A problem with all of these examples of community mobilisation is the difficulty we have in judging the relationship contexts in which unprotected sex was taking place in these studies. Whilst the empowerment study did ask questions about unprotected sex with regular partners, the Kelly studies did not, and critics of the community mobilisation approach have argued that such interventions are only likely to have an effect on those having unprotected sex with casual partners. Those in regular partnerships may see themselves as immune from such messages and may need to be targeted specifically. However, these criticisms ignore the fact that all studies of community mobilisation have been studies of a methodology, not a message. In order to prove that community mobilisation is an inappropriate way to target men in relationships, it is necessary to design a study which looks at the diffusion of messages about unprotected sex in relationships.

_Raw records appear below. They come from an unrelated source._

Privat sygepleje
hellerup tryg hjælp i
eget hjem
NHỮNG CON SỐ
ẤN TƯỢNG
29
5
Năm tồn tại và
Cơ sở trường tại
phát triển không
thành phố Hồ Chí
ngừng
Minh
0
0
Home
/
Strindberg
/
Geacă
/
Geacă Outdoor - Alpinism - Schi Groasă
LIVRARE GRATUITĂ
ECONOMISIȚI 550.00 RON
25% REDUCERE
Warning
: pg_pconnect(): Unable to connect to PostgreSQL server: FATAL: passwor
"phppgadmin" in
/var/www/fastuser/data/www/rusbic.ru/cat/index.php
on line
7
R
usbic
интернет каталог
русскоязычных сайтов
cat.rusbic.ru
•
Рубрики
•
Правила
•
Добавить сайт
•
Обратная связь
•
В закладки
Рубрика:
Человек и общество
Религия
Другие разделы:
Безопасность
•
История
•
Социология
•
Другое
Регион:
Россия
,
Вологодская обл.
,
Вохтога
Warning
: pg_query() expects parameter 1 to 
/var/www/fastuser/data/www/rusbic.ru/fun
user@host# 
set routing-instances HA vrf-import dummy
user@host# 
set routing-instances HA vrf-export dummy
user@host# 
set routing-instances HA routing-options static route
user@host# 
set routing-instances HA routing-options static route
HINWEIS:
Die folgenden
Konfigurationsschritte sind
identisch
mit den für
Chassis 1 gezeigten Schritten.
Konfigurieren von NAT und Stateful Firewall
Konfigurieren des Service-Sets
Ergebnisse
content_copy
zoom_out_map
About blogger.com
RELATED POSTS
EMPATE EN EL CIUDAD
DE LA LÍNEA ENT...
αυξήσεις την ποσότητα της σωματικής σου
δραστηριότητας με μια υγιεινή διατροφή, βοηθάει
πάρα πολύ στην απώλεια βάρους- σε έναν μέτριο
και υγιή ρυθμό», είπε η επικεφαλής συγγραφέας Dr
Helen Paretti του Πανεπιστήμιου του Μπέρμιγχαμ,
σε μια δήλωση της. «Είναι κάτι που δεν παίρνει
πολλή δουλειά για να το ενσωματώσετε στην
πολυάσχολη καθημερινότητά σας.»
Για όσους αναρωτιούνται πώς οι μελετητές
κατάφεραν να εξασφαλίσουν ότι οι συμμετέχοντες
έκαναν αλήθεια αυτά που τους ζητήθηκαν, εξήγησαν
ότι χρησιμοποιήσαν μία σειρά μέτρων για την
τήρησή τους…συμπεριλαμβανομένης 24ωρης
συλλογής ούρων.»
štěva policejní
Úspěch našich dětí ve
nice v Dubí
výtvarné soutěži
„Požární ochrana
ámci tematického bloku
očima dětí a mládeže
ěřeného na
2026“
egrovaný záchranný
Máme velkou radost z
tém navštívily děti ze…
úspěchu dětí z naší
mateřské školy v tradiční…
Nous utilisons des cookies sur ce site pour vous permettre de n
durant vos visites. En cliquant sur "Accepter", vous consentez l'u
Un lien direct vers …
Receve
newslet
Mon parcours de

This has not yet happened.
Clearly these studies do not answer all the questions which might arise about the distribution of resources in a community mobilisation type project, but they do suggest that the level of contacts achieved need not be analogous to the total population of a district. However, the Kelly studies suggest that dosage and exposure were important elements in the success of the project.
Both studies support the need for knowledge of local sexual and social networks, and sensitivity to the customs and idiom of the local community. The selection of local informants is a crucial first stage in a community mobilisation project: if this goes wrong the project could veer off course.
There is also a danger that culturally specific problems could arise in replicating community mobilisation–type efforts in other countries. Evidence of this was supplied at a recent meeting of the British Psychological Society by Graham Hart, who reported on a study being conducted by the Medical Research Council's Medical Sociology Unit in Edinburgh and Glasgow, intended to replicate some elements of the Kelly and Kegeles studies. Hart reported that local informants were none too keen on the idea of encouraging popular local figures to discuss intimate details of people's sex lives, because their popularity tended to be proportional to their store of local gossip! Many people would be unwilling to discuss intimate sexual matters with such popular but indiscreet figures!
Nevertheless, such evidence does suggest that the general concept of community mobilisation has a valuable contribution to make to HIV prevention activities. However, design and evaluation of future projects should proceed with an awareness of the limitations of current evidence, and should seek to add to the body of research knowledge about community mobilisation strategies. For example, is it adequate to reach 15–20% of the population to diffuse a message, and how would you measure this? What is the best balance of activities within community mobilisation?
References
Kegeles S, et a. The Mpowerment project: a community level HIV prevention intervention for young agy and bisexual men, Am J Public Health, in press, 1997.
Kelly JA, et al. HIV risk behaviour reduction following intervention with key opinion leaders of the population: an experimental analysis, Am J Public Health 81: 168–171, 1991.
Kelly JA, et al. Community AIDS/HIV risk reduction: the effects of endorsements by popular people in three cities, Am J Public Health, 82: 1483–1489, 1992.